If there was ever any doubt that the majority of buying by the hedge fund category in the gold market over the past 3-4 weeks has been of the nature of short covering, this week's COT should put that theory to rest.
Since the third week of July, the hedge fund category alone has covered or lifted 40,000 short positions. That against the addition of only 16,000 or so new long positions over the same time span. By a better than 2:1 margin, hedge funds have been covering shorts, not instituting fresh purchases of gold.
In the following chart, I have combined the speculative category ( hedge funds, large reportables and small specs) outright long and short positions and overlaid them upon a chart showing the price of gold.
If you look at the move down from above $1200 that began in May, you can see that it coincided with the inception of a sharp spike in the number of speculative short positions. Along with that build in shorts, we got the usual long liquidation but the bulk of the selling pressure in gold was tied to fresh short sales.
Now that gold has recently moved higher, you can also see the predominant factor behind its rise, namely, a sharp reduction in the number of outright short positions being held by the speculative category.
As noted above, there has been a bit of fresh buying by specs but it pales in comparison to the buying attributable to short covering. In other words, it is short selling and short covering that is moving gold.
This is to be expected as the metal is responding to changes in perception of Fed moves on the interest rate front as well as equity market turmoil or the lack thereof.
Why is this important? Simple - as stated many times here at this site, in order for a market, any market, to mount a SUSTAINED MOVE HIGHER, it must have fresh or new buying. Short covering gains are spectacular as they are sharp, rapid and awe-inspiring, but the problem with rallies based on this factor is that they flame out almost as fast as they flamed on.
With the mining shares continuing their lackluster performance, and with the HUI/Gold ratio in the toilet bowl, I remain quite convinced that this recent rally in gold is nothing else but a mere rally in an ongoing bear market.
How far it might extend is unclear but its inability to push through and remain above those critical twin lows made in late April/early May and again in early June is telling.
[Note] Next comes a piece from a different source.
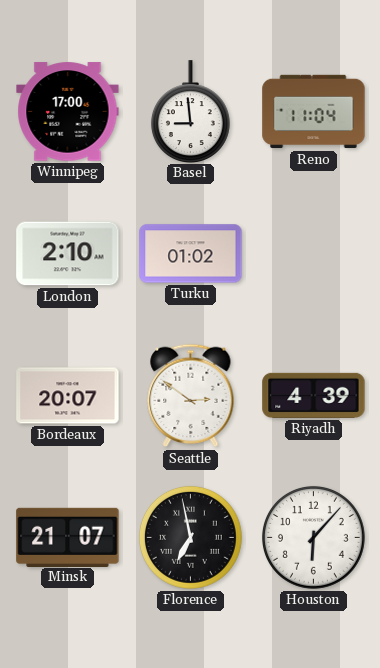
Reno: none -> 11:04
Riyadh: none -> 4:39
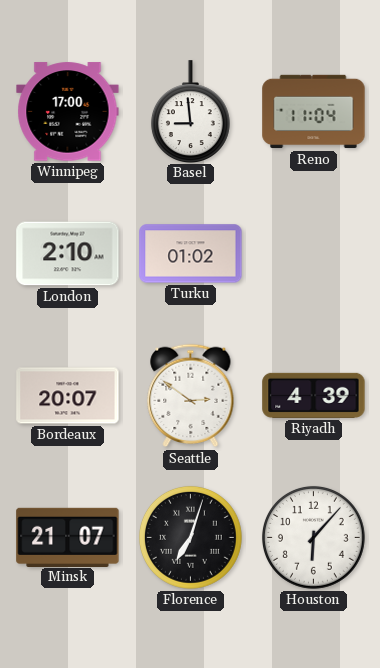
Florence: 6:58 -> 7:03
For me to become at least a temporary believer in some further lasting upside potential, I will need to see this market post a strong close through those twin lows. Those just happen to be the exact level at which the gold rally was turned away this week. It comes in near the $1170 region.
Gold had spent a lot of time bouncing back and forth between $1170 - $1180 during parts of June before succumbing to selling pressure. Only a revisiting of that zone that meets with upside success can change the current bearish posture of this market.
If the bulls are going to be able to accomplish this, they had better get busy with the gold shares first.